Bir de bu sahnenin, dışarıda yaşanılanı var ki daha da içler acısı. Geçenlerde tatildeyken, oğlan bebek arabasında, kemerini çıkartıp sokağın ortasına atlamak istiyordu. Adada fazla sayıda araç dolaştığından, o an ne kadar ağlasa da onu aşağıya indirecek durumda değildim. Oğlan, çığlıkları ile sokakları inletirken, ben onu bildiğim şekilde sakinleştirmeye gayret ediyordum. Baktım ki ağlaması durmayacak, onu “ağlaman bitince konuşalım seninle” diyerek bir süre kendi haline bırakmak istedim. Çok zor ve sabır isteyen bir yöntem ve tabii ki her zaman işe yaramıyor ama ben de deniyordum. O sırada yanımızdan geçen orta yaşlı bir bayan, “kızım ne istiyorsa versene de sussa!!” dedi. İşte bu bayan bir cümle ile çözüm bulmuştu oğlumun sokak krizlerine. O an aklımdan türlü düşünceler geçti. Kim bilir, belki de oğluna bilerek eziyet çektiren bir kadındım onun gözünde, ya da beceriksiz bir anne. İkincisi de olabilirim, dedim ya “süper anne” iddiam yok sonuçta. Lakin zaten sokak ortasında ben de ecel terleri dökerken, bana bu kadar rahat söylenilmesi kanıma dokunmuştu.

Ne oldu sonuç olarak, ben sokak ortasında bir yandan kibarlıkla kem küm açıklamaya yapmaya çalıştım. Diğer yandan oğlum ağlamaya devam etti…

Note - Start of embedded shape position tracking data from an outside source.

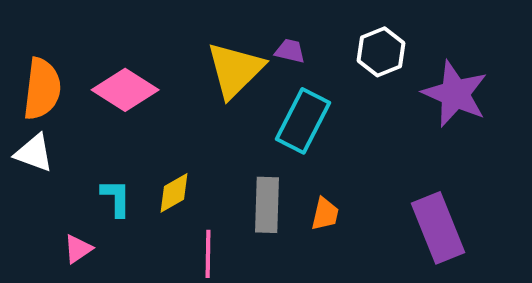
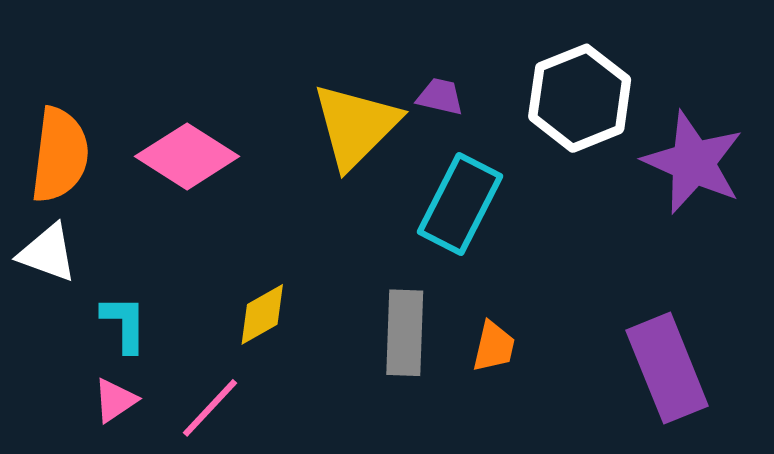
white hexagon: (381, 52) -> (580, 98), size x1.4
cyan L-shape: (116, 198) -> (124, 324), moved
pink line: (208, 254) -> (210, 408), moved, turned 42

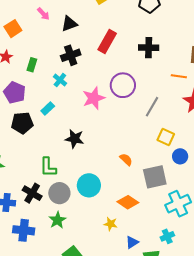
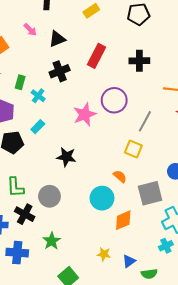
cyan cross: (60, 80) -> (38, 96), moved
yellow square: (166, 137) -> (133, 149), moved
green L-shape: (48, 167) -> (15, 187), moved
cyan circle: (89, 185) -> (102, 198), moved
gray circle: (59, 193) -> (49, 196), moved
orange diamond: (128, 202) -> (123, 220), turned -55
yellow star: (110, 224) -> (104, 254), moved
cyan cross: (167, 236) -> (166, 246), moved

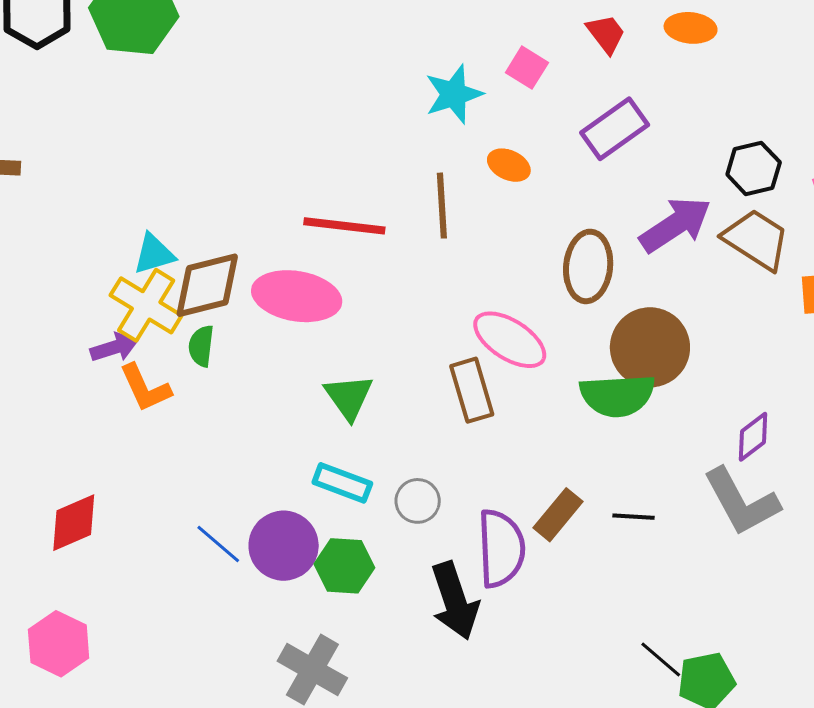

Özetle, her kafadan çıkan ses oğlumun sakinleşmesine yardımcı oluyor mu? Hayır…

En iyisi, biraz geri çekilip çözümü anneye bırakmak, değil mi?  Bir deneseniz…

Önerilerinizi ya da eleştirilerinizi bu kriz anlarına değil de, daha sakin zamanlara saklasanız bana daha çok yardımınız dokunabilir aslında.

Siz bir an evvel susması için daha çok bağırmak, tehdit etmek, söylenmek ve dahi dürtüklemek suretiyle çocuğu rahatsız ettikçe, onu da beni de daha çok geriyorsunuz. İşte o an, filmlerdeki meşhur kaza sahnelerine benzer replikle “çekilin, ben anneyim” diye sarılarak “merhem” olmak istiyorum evladıma.  Evet, “siz kaç tane çocuk büyüttünüz”, haklısınız belki, “biz giderken, siz dönüyordunuz bu yollardan” ama izin verin de biz de kendi ebeveyn- çocuk ilişkimizi yaşayalım.

Her kafadan çıkan ses armoni yaratmıyor işte,  bir süre sonra kakofoniye dönüşüyor. Sakinsek sakin- gerginsek gergin olma durumu var çocuklarda.

Hal böyleyken, olaylara müdahil olmadan önce annelerinin ellerine bırakalım çocukları. Özellikle kriz anlarında sakin kalan anneye “vurdumduymaz”, disiplin etmeye çalışan anneye “gaddar” yaftası yapıştırmayalım, n’olur.

Arz ederim.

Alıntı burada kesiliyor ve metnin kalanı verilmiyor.